I don't know what your definition of genius is, but mine is simple "the ability to simplify
the complex". Quite plainly, if you can make reduce the learning curve for our feeble human
minds to understand, it will take less time for people to learn those concepts and they can
then take the time they have saved and work on new and interesting tasks. If every generation
has to spend most of their adult life just learning everything that the previous generation
created (but did not simplify) we will never have progress because human beings will be very
old and very grey before they ever get the opportunity to even think original thoughts.
> > I think a mistake made in writing many specifications is to rely on
> > excessively formal language and write down only the rules, not the
> > motivation. In my mind, the point of a specification is not to write
> > rules, but to get everybody to agree to the same rules.
>
> No! The job of the discussion *about* a spec is to find agreement. Once
> that has been arrived at you need to codify that in a way that is
> unambiguous. It needs to be as formal as possible!
If everyone told you to jump off a cliff would you do it? Compromise on technical matters is
one of the worst things you can do. I personally feel you should let everyone come up with
their own implementations and let public opinion and the marketplace decide who is the best.
Compromise usually (but not always) creates groupthink and an atmosphere that very sub-optimal
decisions are OK "as long as we can all just get along".
> > Finally, if you are driving a technology through standards
> > (as opposed to
> > the other way around, which is more common), then, whether
> > you like it or
> > not, those standards necessarily play a role in marketing
> > that technology,
> > and the more accessible those standards are, the more likely
> > the technology
> > will succeed.
>
> I don't think that is the job of standards. Others can write books on
> it, produce training courses, and as you say, get hamsters involved in
> video production (although I believe that's illegal in some States) but
> the standard itself must be as terse and precise as possible.
You think people read all of these books and take these training courses because they want
to? They take them usually because the technologies they use today are dictated to them.
Java's success is an example of people writing code in Java because the "wanted to" because
Java took out 85% of the pain in C++. Nevertheless, I have plenty of friends who still write
C++ code on new projects using MS Visual C++ because "old grannies" at their institutions
think everyone should be doing things they way they did them 10-15 years ago. They can't see
the benefits of Java being a simpler version of C++, because they have not made an effort to
do so. If you write some spec without regard to simplicity you are falling into a similiar
model. "Namespaces in XML" is a pure example of simplicity falling to the wayside in favor
of the attitude "well if I can understand it and no one else can, then the whole world is
stupid".
I think this will change in the next 10 years as people will become fed-up with any company or
standards body that does not make a genuine effort at creating simple solutions from the
get-go, especially since the trend in business these days is to be leaner and meaner.
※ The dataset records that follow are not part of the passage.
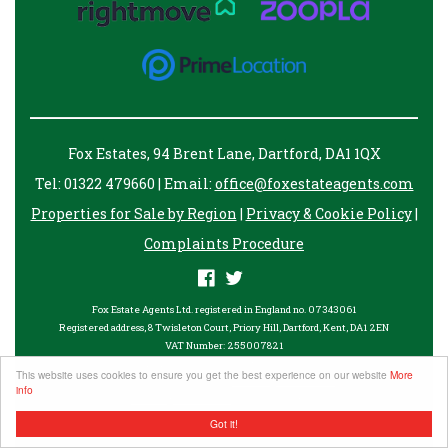
Fox Estates, 94 Brent Lane, Dartford, DA1 1QX
Tel: 01322 479660 | Email:
office@foxestateagents.com
Properties for Sale by Region
|
Privacy & Cookie Policy
|
Complaints Procedure
Fox Estate Agents Ltd. registered in England no. 07343061
Registered address, 8 Twisleton Court, Priory Hill, Dartford, Kent, DA1 2EN
VAT Number: 255007821
©
2026 Fox Estates. All rights reserved.
This website uses cookies to ensure you get the best experience on our website
More
Powered by Expert Agent
Estate Agent Software
info
Estate agent websites
from Expert Agent
Got it!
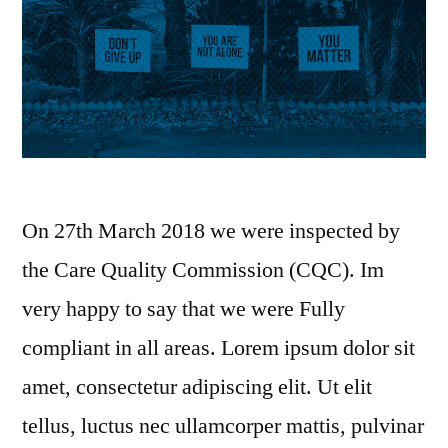
On 27th March 2018 we were inspected by
the Care Quality Commission (CQC). Im
very happy to say that we were Fully
compliant in all areas. Lorem ipsum dolor sit
amet, consectetur adipiscing elit. Ut elit
tellus, luctus nec ullamcorper mattis, pulvinar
Microsoft has been eating up the small to medium sized business market with NT because they
produce simpler solutions to SUN and IBM even though their OS's may crash all of the time.
Even though their customer base is for the most part may be unhappy with their products,
finding MS Solution Providers is a lot easier (and cheaper) than finding UNIX engineers.
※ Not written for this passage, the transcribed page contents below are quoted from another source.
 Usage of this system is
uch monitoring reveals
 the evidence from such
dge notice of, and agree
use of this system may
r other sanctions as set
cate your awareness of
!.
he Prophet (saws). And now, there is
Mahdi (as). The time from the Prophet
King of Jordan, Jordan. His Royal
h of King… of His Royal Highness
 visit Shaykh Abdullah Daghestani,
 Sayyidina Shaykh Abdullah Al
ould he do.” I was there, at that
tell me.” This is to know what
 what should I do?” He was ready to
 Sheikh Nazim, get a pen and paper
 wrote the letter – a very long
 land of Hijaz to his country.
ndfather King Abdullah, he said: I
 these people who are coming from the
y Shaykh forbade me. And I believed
Recently companies like SUN and IBM may be getting the drift, but it may be too little too
late. But then again, MS is seemingly doomed to fail big with NT 5.0 (managing 40 million LOC
in one build is just plain mind-boggling) so who knows. I just know that my faith in the W3C
would be seriously rekindled if "Namespaces in XML" were ripped off the W3C website right now
and they started over with a more open-process to create a more well-thought out solution.